Robinson cleared Norfolk with Destroyer Squadron 32 on 22 October 1957 and touched at Bermuda before arrival at Gibraltar on 31 October. She put to sea the next day in company with Ross (DD-563) for the Persian Gulf, visiting Piraeus, Greece, and touching at Port Said on 7 November before transit of the Suez Canal for visits to Aden, Arabia; and Massawa, Eritrea. She arrived at Karachi, Pakistan, 25 November 1957. Based at the last named port, she participated in Operation Crescent with Navy warships of Pakistan, Turkey, Great Britain, and Iran. She got underway from Karachi, Pakistan, on 11 December, steamed by way of Massawa, and transited the Suez Canal on the 19th for maneuvers with the 6th Fleet in the Mediterranean. She sailed from Gibraltar on the 16th and arrived at Norfolk on 5 March 1958.

==== 1958 – 1964 ====

Robinson departed Norfolk again on 9 June 1958 on a midshipmen training cruise to A Coruña, Galicia (Spain); Gothenburg, Sweden; and Hamburg, Germany, before debarking the midshipmen at Annapolis on 4 and 5 August.
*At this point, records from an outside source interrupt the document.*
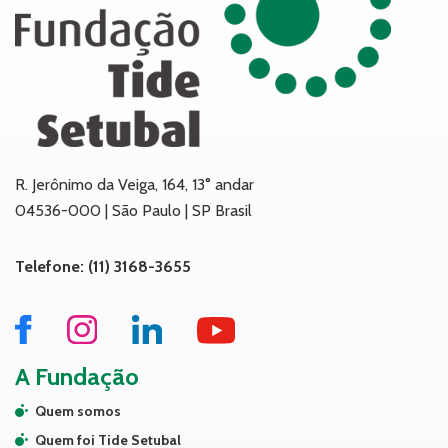
R. Jerônimo da Veiga, 164, 13° andar
04536-000 | São Paulo | SP Brasil
Telefone: (11) 3168-3655
A Fundação
Quem somos
Quem foi Tide Setubal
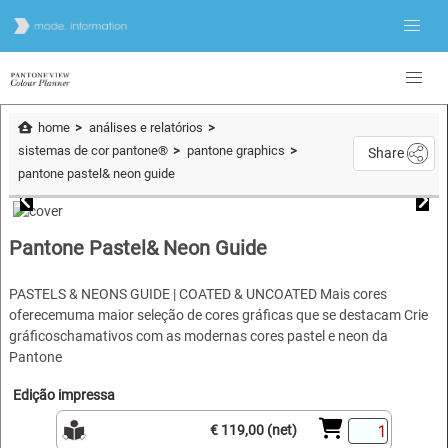
home
análises e relatórios
sistemas de cor pantone®
pantone graphics
Share
pantone pastel& neon guide
Pantone Pastel& Neon Guide
PASTELS & NEONS GUIDE | COATED & UNCOATED Mais cores
oferecemuma maior seleção de cores gráficas que se destacam Crie
gráficoschamativos com as modernas cores pastel e neon da
Pantone
Edição impressa
€ 119,00 (net)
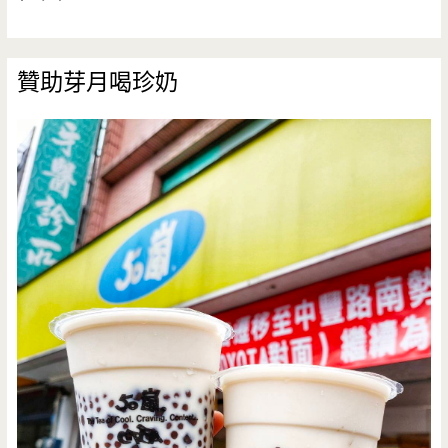
贊助芽月喝珍奶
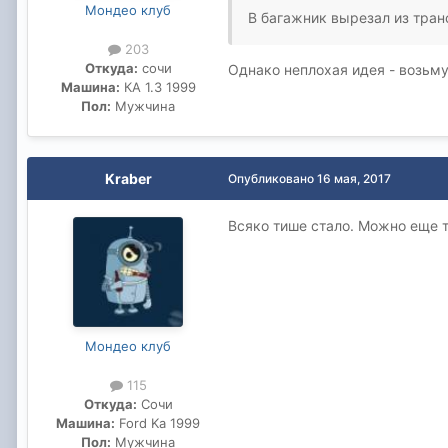
Мондео клуб
В багажник вырезал из тран
203
Откуда:
сочи
Однако неплохая идея - возьму
Машина:
КА 1.3 1999
Пол:
Мужчина
Kraber
Опубликовано
16 мая, 2017
Всяко тише стало. Можно еще т
Мондео клуб
115
Откуда:
Сочи
Машина:
Ford Ka 1999
Пол:
Мужчина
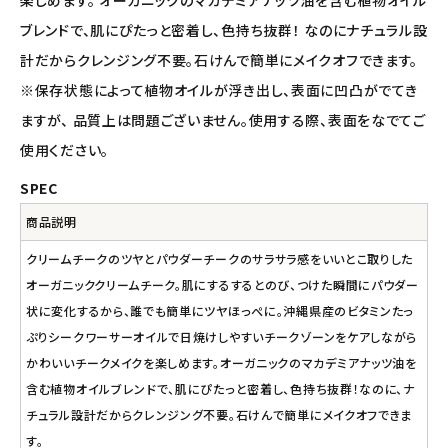
ブレンドで、肌にぴたっと密着し、色持ち抜群！ なのにナチュラル設
計だからクレンジング不要。石けんで簡単にメイクオフできます。
※保存状態によって植物オイルが浮き出し、表面に凹凸がでてき
ますが、 品質上は問題ございません。使用する際、表面をなでてご
使用ください。
SPEC
商品説明
クリームチークのツヤとパウダーチークのサラサラ感をいいとこ取りした
オーガニッククリームチーク。肌にするするとのび、つけた瞬間にパウダー
状に変化するから、誰でも簡単にツヤほっぺに。沖縄県産のビタミンたっ
ぷりシークワーサーオイルで日焼けしやすいチークゾーンをケアしながら
かわいいチークメイクを楽しめます。オーガニックのマカデミアナッツ油を
含む植物オイルブレンドで、肌にぴたっと密着し、色持ち抜群！なのに、ナ
チュラル設計だからクレンジング不要。石けんで簡単にメイクオフできま
す。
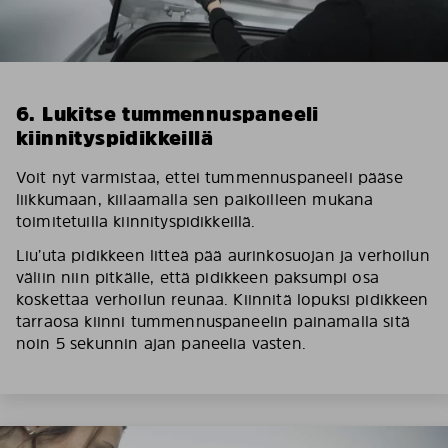
6. Lukitse tummennuspaneeli
kiinnityspidikkeillä
Voit nyt varmistaa, ettei tummennuspaneeli pääse
liikkumaan, kiilaamalla sen paikoilleen mukana
toimitetuilla kiinnityspidikkeillä.
Liu’uta pidikkeen litteä pää aurinkosuojan ja verhoilun
väliin niin pitkälle, että pidikkeen paksumpi osa
koskettaa verhoilun reunaa. Kiinnitä lopuksi pidikkeen
tarraosa kiinni tummennuspaneelin painamalla sitä
noin 5 sekunnin ajan paneelia vasten.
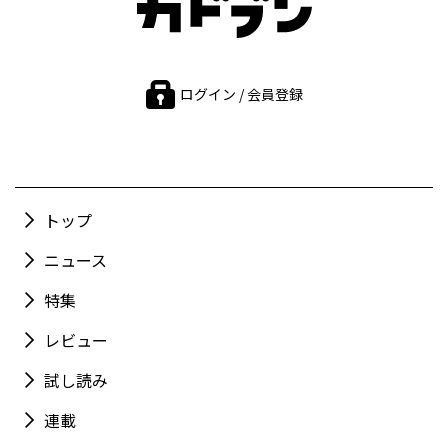
ログイン / 会員登録
トップ
ニュース
特集
レビュー
試し読み
連載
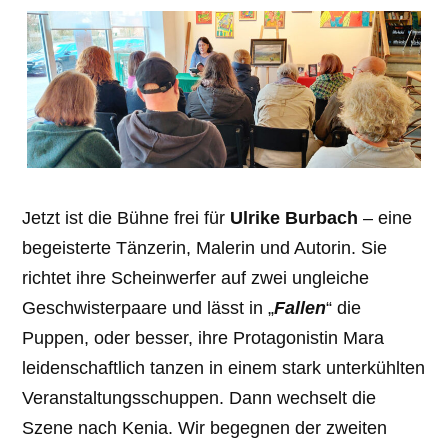
Jetzt ist die Bühne frei für
Ulrike Burbach
– eine
begeisterte Tänzerin, Malerin und Autorin. Sie
richtet ihre Scheinwerfer auf zwei ungleiche
Geschwisterpaare und lässt in „
Fallen
“ die
Puppen, oder besser, ihre Protagonistin Mara
leidenschaftlich tanzen in einem stark unterkühlten
Veranstaltungsschuppen. Dann wechselt die
Szene nach Kenia. Wir begegnen der zweiten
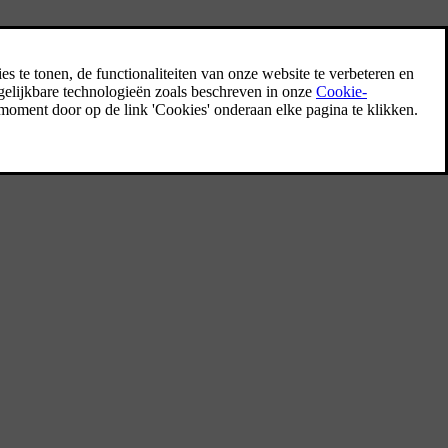
Privacybeleid voor klanten
Volvo respecteert de persoonlijke integriteit
van alle bezoekers van zijn websites.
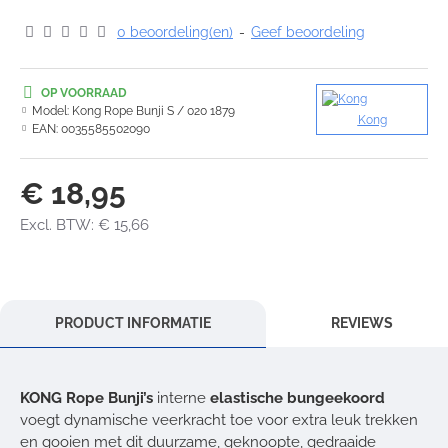
0 beoordeling(en)
-
Geef beoordeling
OP VOORRAAD
Model:
Kong Rope Bunji S / 020 1879
Kong
EAN:
0035585502090
€ 18,95
Excl. BTW: € 15,66
PRODUCT INFORMATIE
REVIEWS
KONG Rope Bunji’s
interne
elastische bungeekoord
voegt dynamische veerkracht toe voor extra leuk trekken
en gooien met dit duurzame, geknoopte, gedraaide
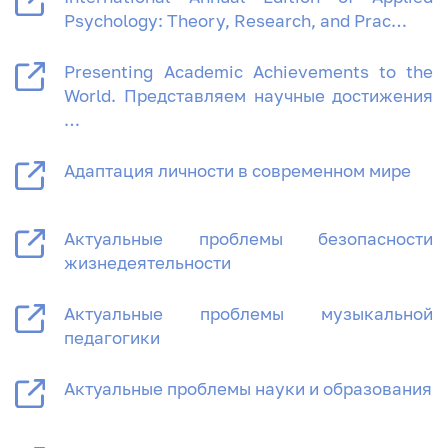
Psychology: Theory, Research, and Prac…
Presenting Academic Achievements to the
World. Представляем научные достижения
…
Адаптация личности в современном мире
Актуальные проблемы безопасности
жизнедеятельности
Актуальные проблемы музыкальной
педагогики
Актуальные проблемы науки и образования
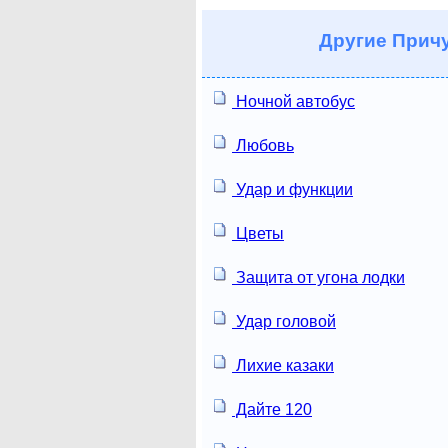
Другие
Причу
Ночной автобус
Любовь
Удар и функции
Цветы
Защита от угона лодки
Удар головой
Лихие казаки
Дайте 120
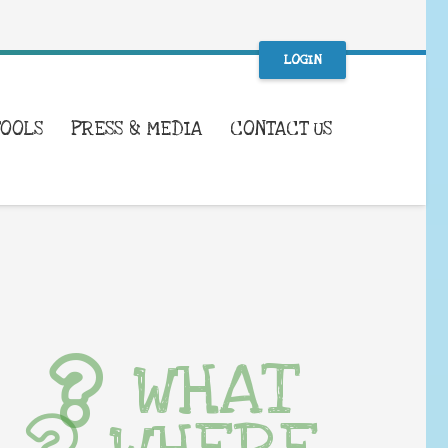
LOGIN
TOOLS
PRESS & MEDIA
CONTACT US
WHAT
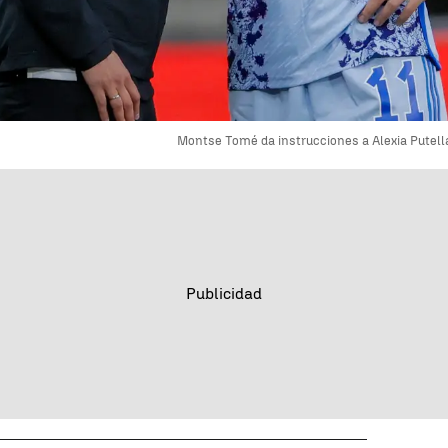
Montse Tomé da instrucciones a Alexia Putell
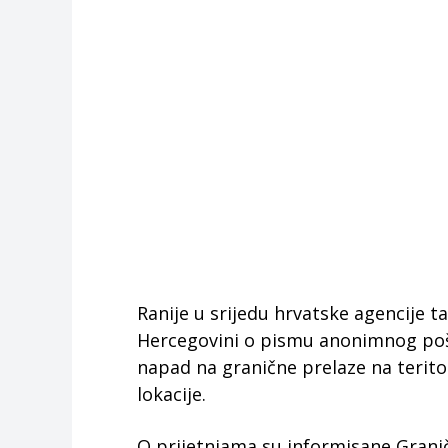
Ranije u srijedu hrvatske agencije t
Hercegovini o pismu anonimnog poši
napad na granične prelaze na teritori
lokacije.
O prijetnjama su informisane Graničn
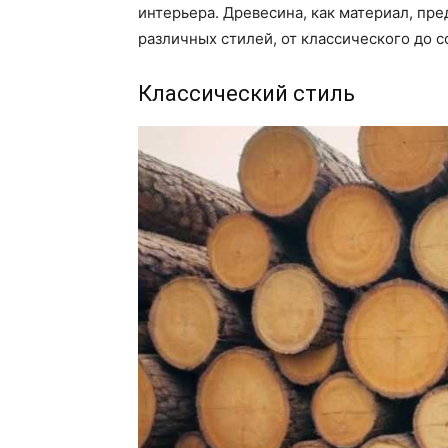
интерьера. Древесина, как материал, пр
различных стилей, от классического до 
Классический стиль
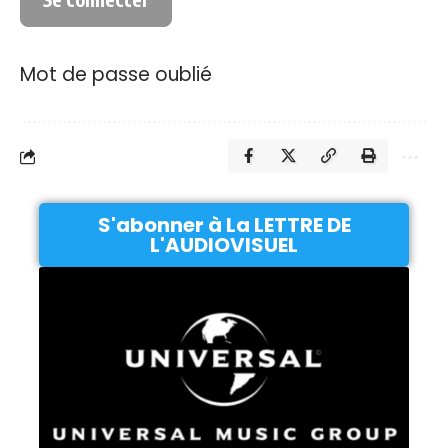
Mot de passe oublié
S'abonner à La LETTRE DE
L'AUDIOVISUEL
After 7 months of operations from Norfolk, on 8 April 1959, Robinson was assigned to Reserve Destroyer Squadron 4, Destroyer Flotilla 4, U.S. Atlantic Fleet, and began a new career training reservists. On 1 July, the destroyer sailed for Charleston, her new homeport where she operated for the next 5 years.

Robinson decommissioned at Norfolk on 1 April 1964 and was berthed there with the Atlantic Reserve Fleet. She was stricken from the Naval Vessel Register 1 December 1974. The ship was sunk as target off Puerto Rico 13 April 1982.

==Honors==
Robinson received eight battle stars for World War II service.

==In popular culture==
The Robinson appeared in the movie "Away All Boats", accurately depicting the Fletcher destroyer class's antiaircraft role in the Pacific Theater by firing at Kamikaze Aircraft during the Battle of Okinawa.